Les opérations militaires Fardc rwandais et Monuc peuvent aussi provoquer un mouvement des populations congolaises pour créer la place aux tutsi de la région des Grands Lacs qu’on appelle refugiés devant retourner au Congo. Ce projet peut ainsi expliquer pourquoi tous les accords actuels n’ont jamais abordé la question du retour des déplacés congolais dans leurs villages qui devront abriter des faux refugiés.  
 
A la fin des opérations militaires conjointes de janvier et février 2009, les différentes déclarations des états-majors faisaient état du repoussement dans la forêt tropicale des FDLR et des LRA dont certains se seraient mélangés à la population civile. D’après les analystes, ces déclarations insinuaient déjà qu’un jour une coalition armée, reviendra chercher les assaillants parmi la population civile. Et c’est cette étape que tous craignent aujourd’hui à l’Est du Congo où un génocide n’est pas du tout exclut pour mettre fin à la longue guerre imposée aux congolais. La crainte est que les populations congolaises soient attaquées sous le prétexte qu’elles cacheraient des assaillants  FDLR, LRA, Mai-Mai, PARECO, etc.
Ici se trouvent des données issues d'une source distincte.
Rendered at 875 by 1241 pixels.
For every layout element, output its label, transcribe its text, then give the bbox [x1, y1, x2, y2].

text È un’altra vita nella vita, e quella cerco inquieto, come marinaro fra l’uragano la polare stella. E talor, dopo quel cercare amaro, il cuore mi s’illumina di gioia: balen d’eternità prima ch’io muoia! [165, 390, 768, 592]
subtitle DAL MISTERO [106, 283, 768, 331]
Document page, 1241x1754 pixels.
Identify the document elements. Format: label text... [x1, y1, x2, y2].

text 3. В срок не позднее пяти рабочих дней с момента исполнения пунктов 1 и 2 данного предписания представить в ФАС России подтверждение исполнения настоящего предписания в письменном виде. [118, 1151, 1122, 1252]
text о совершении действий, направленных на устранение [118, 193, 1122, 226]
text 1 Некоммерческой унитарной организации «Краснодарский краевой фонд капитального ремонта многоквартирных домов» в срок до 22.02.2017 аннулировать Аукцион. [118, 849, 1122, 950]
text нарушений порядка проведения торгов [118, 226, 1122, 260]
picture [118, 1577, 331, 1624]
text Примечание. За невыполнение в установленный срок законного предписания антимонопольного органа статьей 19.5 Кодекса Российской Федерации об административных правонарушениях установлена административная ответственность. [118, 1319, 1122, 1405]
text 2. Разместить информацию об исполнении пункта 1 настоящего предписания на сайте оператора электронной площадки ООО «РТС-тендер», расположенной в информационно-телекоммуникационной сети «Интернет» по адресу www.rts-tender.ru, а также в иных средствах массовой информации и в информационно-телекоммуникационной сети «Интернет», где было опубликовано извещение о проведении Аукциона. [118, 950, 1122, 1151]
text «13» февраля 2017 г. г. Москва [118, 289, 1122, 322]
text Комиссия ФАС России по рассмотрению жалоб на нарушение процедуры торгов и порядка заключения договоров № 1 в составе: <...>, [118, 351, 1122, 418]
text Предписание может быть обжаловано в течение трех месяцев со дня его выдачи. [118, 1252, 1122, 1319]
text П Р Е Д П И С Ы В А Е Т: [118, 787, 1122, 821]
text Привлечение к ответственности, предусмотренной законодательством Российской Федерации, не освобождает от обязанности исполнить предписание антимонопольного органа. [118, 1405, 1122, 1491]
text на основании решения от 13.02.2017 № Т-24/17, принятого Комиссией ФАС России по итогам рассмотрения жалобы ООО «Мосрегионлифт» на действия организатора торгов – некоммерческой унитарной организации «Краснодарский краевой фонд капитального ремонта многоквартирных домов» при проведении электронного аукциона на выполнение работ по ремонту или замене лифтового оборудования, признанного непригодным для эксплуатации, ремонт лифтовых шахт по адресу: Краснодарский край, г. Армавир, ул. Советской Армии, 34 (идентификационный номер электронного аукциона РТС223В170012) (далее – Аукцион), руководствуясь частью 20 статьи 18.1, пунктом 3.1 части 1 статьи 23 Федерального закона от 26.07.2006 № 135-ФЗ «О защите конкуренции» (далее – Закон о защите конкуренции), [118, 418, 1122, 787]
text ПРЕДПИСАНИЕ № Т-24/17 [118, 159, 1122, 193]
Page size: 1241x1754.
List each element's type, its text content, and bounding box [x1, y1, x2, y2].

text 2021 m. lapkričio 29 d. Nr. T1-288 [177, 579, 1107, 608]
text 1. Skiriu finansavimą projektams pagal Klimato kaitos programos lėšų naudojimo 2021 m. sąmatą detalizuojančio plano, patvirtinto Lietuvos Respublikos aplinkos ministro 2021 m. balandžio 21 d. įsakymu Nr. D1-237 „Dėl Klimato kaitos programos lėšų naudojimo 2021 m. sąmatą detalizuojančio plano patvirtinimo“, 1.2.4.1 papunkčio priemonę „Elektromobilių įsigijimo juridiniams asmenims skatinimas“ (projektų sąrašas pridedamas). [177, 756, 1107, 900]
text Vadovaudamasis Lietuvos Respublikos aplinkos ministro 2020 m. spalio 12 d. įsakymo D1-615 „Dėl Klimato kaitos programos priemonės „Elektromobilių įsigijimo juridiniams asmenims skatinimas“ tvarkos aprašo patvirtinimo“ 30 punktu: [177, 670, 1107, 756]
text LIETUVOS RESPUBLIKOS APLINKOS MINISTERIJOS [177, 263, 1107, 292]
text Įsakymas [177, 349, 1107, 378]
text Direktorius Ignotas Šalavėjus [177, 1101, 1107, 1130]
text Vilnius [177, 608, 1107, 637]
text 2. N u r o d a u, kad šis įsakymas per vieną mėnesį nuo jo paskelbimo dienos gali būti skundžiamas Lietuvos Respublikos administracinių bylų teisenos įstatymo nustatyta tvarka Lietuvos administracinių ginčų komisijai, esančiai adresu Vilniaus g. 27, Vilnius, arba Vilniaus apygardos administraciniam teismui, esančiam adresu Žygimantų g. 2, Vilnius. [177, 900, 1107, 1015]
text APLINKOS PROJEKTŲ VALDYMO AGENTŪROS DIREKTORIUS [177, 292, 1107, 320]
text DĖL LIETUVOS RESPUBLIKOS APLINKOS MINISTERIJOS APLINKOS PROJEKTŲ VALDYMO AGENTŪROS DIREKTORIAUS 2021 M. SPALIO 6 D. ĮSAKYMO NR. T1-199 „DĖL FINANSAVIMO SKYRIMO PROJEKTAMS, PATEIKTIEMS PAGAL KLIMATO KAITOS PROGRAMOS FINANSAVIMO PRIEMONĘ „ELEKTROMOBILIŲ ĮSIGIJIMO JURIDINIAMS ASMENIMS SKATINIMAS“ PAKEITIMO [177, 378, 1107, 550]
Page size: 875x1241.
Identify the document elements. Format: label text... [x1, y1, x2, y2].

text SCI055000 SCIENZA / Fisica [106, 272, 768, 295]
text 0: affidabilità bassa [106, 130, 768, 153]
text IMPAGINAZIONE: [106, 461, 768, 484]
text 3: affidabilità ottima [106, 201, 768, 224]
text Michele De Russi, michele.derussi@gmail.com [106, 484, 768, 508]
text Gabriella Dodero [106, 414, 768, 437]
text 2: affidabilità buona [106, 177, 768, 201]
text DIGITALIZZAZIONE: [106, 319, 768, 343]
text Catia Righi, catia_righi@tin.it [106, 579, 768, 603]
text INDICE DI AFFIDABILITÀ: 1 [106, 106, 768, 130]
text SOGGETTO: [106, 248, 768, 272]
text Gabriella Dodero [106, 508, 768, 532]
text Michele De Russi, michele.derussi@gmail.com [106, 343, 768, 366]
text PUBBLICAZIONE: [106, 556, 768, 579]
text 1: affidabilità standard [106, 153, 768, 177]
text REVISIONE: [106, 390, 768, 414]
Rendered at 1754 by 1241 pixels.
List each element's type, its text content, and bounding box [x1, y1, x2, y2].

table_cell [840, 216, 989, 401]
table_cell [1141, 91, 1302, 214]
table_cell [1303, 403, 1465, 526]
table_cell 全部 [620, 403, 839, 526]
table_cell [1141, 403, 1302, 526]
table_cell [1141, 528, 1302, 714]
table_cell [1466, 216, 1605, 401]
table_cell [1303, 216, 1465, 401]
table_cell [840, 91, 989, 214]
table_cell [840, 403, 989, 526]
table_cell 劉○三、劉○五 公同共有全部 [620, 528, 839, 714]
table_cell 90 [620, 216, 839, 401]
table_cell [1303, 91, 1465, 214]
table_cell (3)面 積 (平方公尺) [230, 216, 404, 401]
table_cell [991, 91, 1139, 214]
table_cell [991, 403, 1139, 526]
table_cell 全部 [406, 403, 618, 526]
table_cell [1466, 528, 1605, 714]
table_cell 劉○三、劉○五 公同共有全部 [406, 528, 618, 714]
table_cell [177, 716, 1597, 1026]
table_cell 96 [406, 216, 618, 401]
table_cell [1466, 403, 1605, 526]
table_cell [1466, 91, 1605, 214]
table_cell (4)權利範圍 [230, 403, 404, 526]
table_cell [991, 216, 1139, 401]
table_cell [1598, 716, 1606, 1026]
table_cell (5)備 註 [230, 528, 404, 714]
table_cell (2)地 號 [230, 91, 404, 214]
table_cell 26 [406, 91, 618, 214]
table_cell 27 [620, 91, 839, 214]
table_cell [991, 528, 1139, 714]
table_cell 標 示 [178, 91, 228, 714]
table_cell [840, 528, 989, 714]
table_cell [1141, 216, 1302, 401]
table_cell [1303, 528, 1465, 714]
Toute victime congolaise pourrait être appelée FDLR, LRA, Mai-Mai, ou un collabo ayant caché dans sa maison un rebelle hutu rwandais ou ougandais. Ainsi, l’alibi des FDLR que les cerveaux de la guerre ont jusqu’aujourd’hui bien utilisé, profitant de l’opportunisme des dirigeants politiques congolais, peut couvrir le dernier acte douloureux du génocide de six millions des congolais, un dernier acte dont la réussite ouvrirait la voie à une colonie de peuplement tutsi et nyangole à l’Est du Congo.
 
Les tergiversations et accords improductifs auxquels les congolais assistent depuis des années, n’auraient eu qu’un seul but, à savoir, l’imposition de la minorité Tutsi (et Nyangole)  à l’Est du Congo ou partout au Congo si les congolais se révèlent naïfs. L’histoire rappelle que toute imposition de ce genre se fait dans le sang et la terreur. L’exemple de la minorité sioniste juive imposée par l’ONU à la majorité palestinienne après la deuxième guerre mondiale est éclairant à ce propos. La crainte de plusieurs congolais c’est la « palestinisation » de l’Est de la R.D. Congo voire de la R.D. Congo tout entier par l’ONU. 
 
Ce qui sauverait la R.D. Congo de ce scenario macabre, c’est le courage des congolais de se débarrasser aujourd’hui de la facilitation de la Monuc et de faire venir aux côtés des Fardc loyalistes des alliés pour sauver l’honneur de la patrie en danger et mettre fin au génocide des congolais. Plus les congolais abandonneront la défense de leurs droits fondamentaux et de leur pays à la Monuc, plus leur libération sera incertaine. C’est ainsi que les congolais sont devant un choix entre faire appel à des pays amis crédibles pour libérer le pays ou disparaitre demain comme pays.